Saturday, July 26, 2008

Buckwheat with ground meat

Buckwheat with ground meat


0.5 lb buckwheat
0.5 lb ground meat
3 tbsp vegetable oil
3 onions
Salt, ground black pepper (optional), dried celery (optional) on taste


Boil buckwheat in water (or milk), 1 part buckwheat for 3 parts water, until readiness.
Peel the onions, slice into thin short strips.
Stir-fry onions in a deep skillet with the vegetable oil, until color changes to gold, then add ground meat to the skillet, stir-fry until ground meat is ready.
The result should be soft fried meat crumbs.
Then, add ground pepper, salt, and celery to skillet, and mix well.
Add the buckwheat, stir well, and cook 10 minutes more with low heating, stirring thoroughly.
Serve hot.

Saturday, July 19, 2008



4-6 potatoes

1 cup dried porcini mushrooms

1-2 onions

2 eggs

0.5 cup vegetable oil

1 tbsp butter or margarine

Salt, dill, and pepper on taste

1 cup cabbage cut into angel hairs (optional)

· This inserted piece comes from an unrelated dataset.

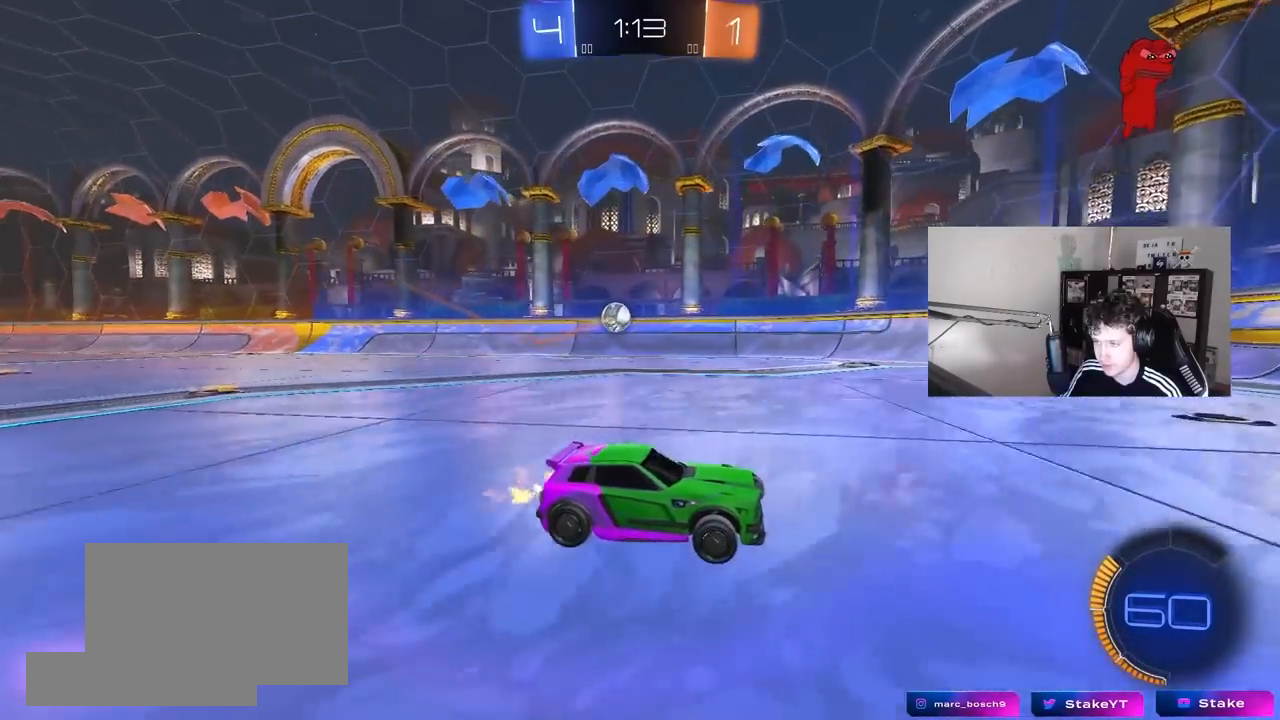
{"keys": ["a", "w"], "mouse": [], "mouse_move": "still", "events": [[233, "shift", "up"]]}
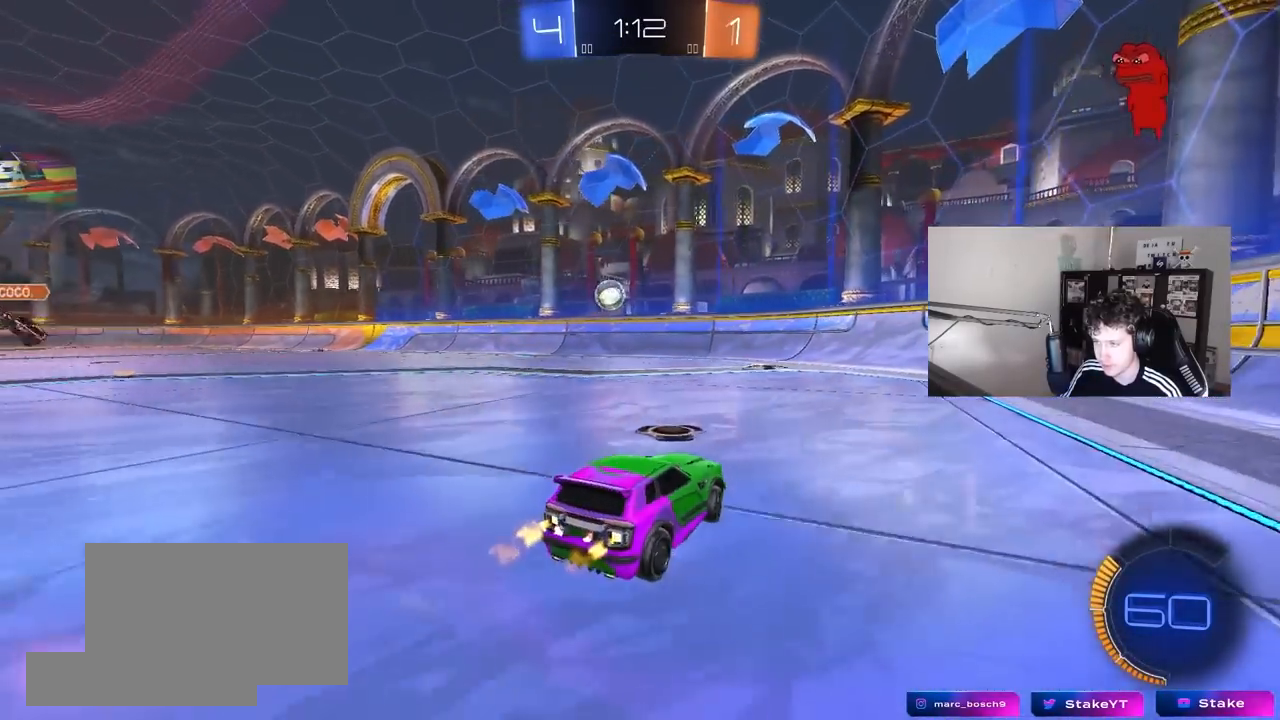
{"keys": ["a"], "mouse": [], "mouse_move": "still", "events": [[17, "mouse_left", "down"], [250, "a", "up"], [400, "d", "down"], [400, "mouse_left", "up"], [400, "w", "up"], [433, "d", "up"], [483, "a", "down"]]}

Soak mushrooms with 1 cup cold water for about 2 hours.

Put butter or margarine into a thick-bottom skillet, and melt. Put the
cabbage in the skillet, cover with a lid, and simmer for about 1 hour with low
heating, stirring occasionally. Let cool.

Boil mushrooms in the same water where they soaked for 10 minutes, then drain
with a colander keep the broth for mushroom sauce or for soup!). Cut the
mushrooms into thin strips.

Peel onions, and cut then into small cubes.

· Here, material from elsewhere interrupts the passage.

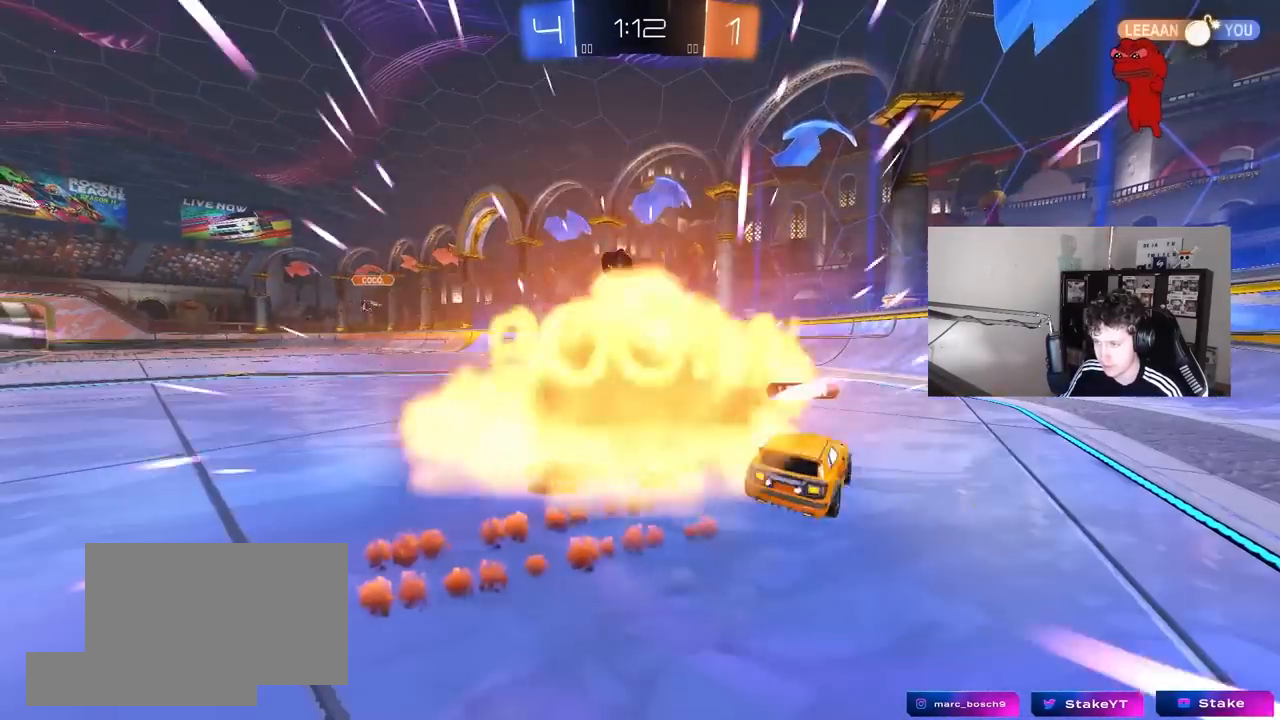
{"keys": [], "mouse": [], "mouse_move": "still", "events": [[33, "a", "up"]]}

Stir-fry mushrooms and onions with 2 tbsp vegetable oil until the onions
become mild.

Let cool, then mix with cabbage, 1 egg, salt, and pepper, and stir well. Set

Peel and grate potatoes and 1/2 onion on a medium grater. Drain a little,
then mix with the egg, salt, and pepper (optional).

Pre-heat a large skillet with 0.5 cup vegetable oil, then put 1 tbsp potato
mix in the skillet (like for potato pancakes), 1 tbsp pf mushrooms-cabbage mix
over it, and 1 tbsp potato mix over the cabbage-mushroom mix.

Pre-heat an oven to 380 F (200 C). Fry these "colduny" on both
sides until they turns golden colored; then put them in an oven-safe dish, and
bake in the oven for 5-7 minutes.

Serve with dills and sour cream, or with mushroom sauce.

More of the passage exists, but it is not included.